Cultura

O que também valeu a pena ouvir em 2003

Gustavo Cândido
| Tempo de leitura: 2 min

Entre discos novos, coletâneas e versões acústicas, o ano também trouxe alguns lançamentos que merecem ser lembrados:

* “Bocas Ordinárias” e “Acústico MTV”, do Charlie Brown Jr. - O primeiro traz o grupo santista mais voltado para o rock do que para o rap com um bom resultado. O segundo recria sucessos do grupo sem que eles percam a força. Participações especiais - básicas no projeto da MTV - de Marcelo D2, em “Samba Makossa”, de Chico Science, e Negra Li, em “Não é Sério” deixam o disco ainda mais legal.

* “A Letra A”, de Nando Reis - O primeiro disco de Nando fora dos Titãs tem músicas de sua autoria que ele nunca havia gravado (“Luz dos Olhos” e “Um Simples Abraço”), uma releituras resgatada do antigo grupo (“Mesmo Sozinho”) e outras novas que tocaram bem nas rádios (“A Letra A” e “Dentro do Mesmo Time”). Em um dos melhores discos da sua carreira solo, ele mostra que melhorou como cantor e continua um autor de primeira ao abordar o cotidiano de forma simples e bela, o que lhe valeu, aliás, o prêmio de melhor compositor do ano pela APCA.

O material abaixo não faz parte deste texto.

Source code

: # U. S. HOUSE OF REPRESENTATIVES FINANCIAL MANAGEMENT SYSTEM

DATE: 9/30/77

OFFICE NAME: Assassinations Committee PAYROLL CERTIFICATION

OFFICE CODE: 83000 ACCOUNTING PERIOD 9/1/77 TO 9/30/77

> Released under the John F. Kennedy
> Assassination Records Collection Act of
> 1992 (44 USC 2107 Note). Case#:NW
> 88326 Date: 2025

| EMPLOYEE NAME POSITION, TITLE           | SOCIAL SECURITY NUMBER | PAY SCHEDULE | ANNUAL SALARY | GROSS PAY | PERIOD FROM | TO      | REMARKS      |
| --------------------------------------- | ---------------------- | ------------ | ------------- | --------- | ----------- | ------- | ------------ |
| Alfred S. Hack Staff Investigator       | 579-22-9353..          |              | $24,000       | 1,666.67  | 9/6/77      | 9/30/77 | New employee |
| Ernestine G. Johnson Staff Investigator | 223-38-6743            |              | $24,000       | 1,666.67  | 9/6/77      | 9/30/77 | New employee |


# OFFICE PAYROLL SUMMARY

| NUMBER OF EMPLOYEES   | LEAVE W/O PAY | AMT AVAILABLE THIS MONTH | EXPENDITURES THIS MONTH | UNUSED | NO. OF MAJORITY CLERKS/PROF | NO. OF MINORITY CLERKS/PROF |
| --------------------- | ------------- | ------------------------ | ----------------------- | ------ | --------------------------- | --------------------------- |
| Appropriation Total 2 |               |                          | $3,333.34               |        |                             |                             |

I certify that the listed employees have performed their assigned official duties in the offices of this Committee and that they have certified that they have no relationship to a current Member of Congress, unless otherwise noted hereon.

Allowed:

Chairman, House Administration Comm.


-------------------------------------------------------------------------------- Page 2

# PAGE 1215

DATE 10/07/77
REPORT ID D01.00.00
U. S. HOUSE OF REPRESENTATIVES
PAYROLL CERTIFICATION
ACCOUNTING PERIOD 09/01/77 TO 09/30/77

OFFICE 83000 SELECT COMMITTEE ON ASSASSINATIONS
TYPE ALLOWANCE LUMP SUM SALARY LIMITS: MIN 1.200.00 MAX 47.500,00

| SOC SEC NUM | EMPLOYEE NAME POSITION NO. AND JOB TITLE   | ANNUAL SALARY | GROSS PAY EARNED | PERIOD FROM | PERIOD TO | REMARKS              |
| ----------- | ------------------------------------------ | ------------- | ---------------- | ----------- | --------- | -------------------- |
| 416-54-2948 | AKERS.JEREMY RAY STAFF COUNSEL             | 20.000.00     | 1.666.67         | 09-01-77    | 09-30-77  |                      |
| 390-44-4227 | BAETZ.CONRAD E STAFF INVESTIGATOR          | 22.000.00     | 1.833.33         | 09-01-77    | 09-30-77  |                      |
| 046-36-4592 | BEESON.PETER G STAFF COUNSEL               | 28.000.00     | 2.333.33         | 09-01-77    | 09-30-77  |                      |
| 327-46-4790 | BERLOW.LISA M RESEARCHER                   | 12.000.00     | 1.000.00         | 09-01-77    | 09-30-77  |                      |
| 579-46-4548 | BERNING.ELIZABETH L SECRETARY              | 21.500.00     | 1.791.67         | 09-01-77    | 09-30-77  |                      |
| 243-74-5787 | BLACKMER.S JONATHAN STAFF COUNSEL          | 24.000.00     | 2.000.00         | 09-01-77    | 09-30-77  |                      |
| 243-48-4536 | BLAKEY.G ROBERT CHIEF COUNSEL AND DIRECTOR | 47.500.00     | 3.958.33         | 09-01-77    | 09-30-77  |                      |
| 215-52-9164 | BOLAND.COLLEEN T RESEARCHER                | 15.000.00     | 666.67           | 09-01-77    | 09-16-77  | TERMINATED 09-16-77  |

* “Vivo Feliz”, de Elza Soares - Com sua voz inconfundível, a cantora se mostra em plena forma misturando samba, hip hop e drum’n’bass num disco moderno, fácil de ouvir e gostar.

* “Áudio-Retrato”, de Leoni - O ex-Kid Abelha e ex-Herói da Resistência canta suas composições de sucesso (“Lágrimas e Chuva”, “Fixação” e “Temporada das Flores”, entre outras) em versão acústica num disco que flui muito bem principalmente para quem tem mais de 25 anos.

* “Michael Bublé”, de Michael Bublé - De Al Martino a Harry Connick Jr., sempre quiseram encontrar um sucessor para Frank Sinatra. O canadense Michael Bublé, pelo menos em disco, é o que mais se aproxima desta tarefa quase impossível. Ele regravou em seu CD de estréia sucessos de Sinatra (“For Once In My Life” e “Come Fly With Me”) e músicas de George Michael, Bee Gees e Queen com arranjos de metais típicos dos anos 50. O resultado é um presente para os ouvidos. Sua voz poderosa e ao mesmo tempo macia (que lembra Sinatra às vezes) transforma em pérolas músicas como “You’ll Never Find Another Love”, antes quase um clássico brega da música americana.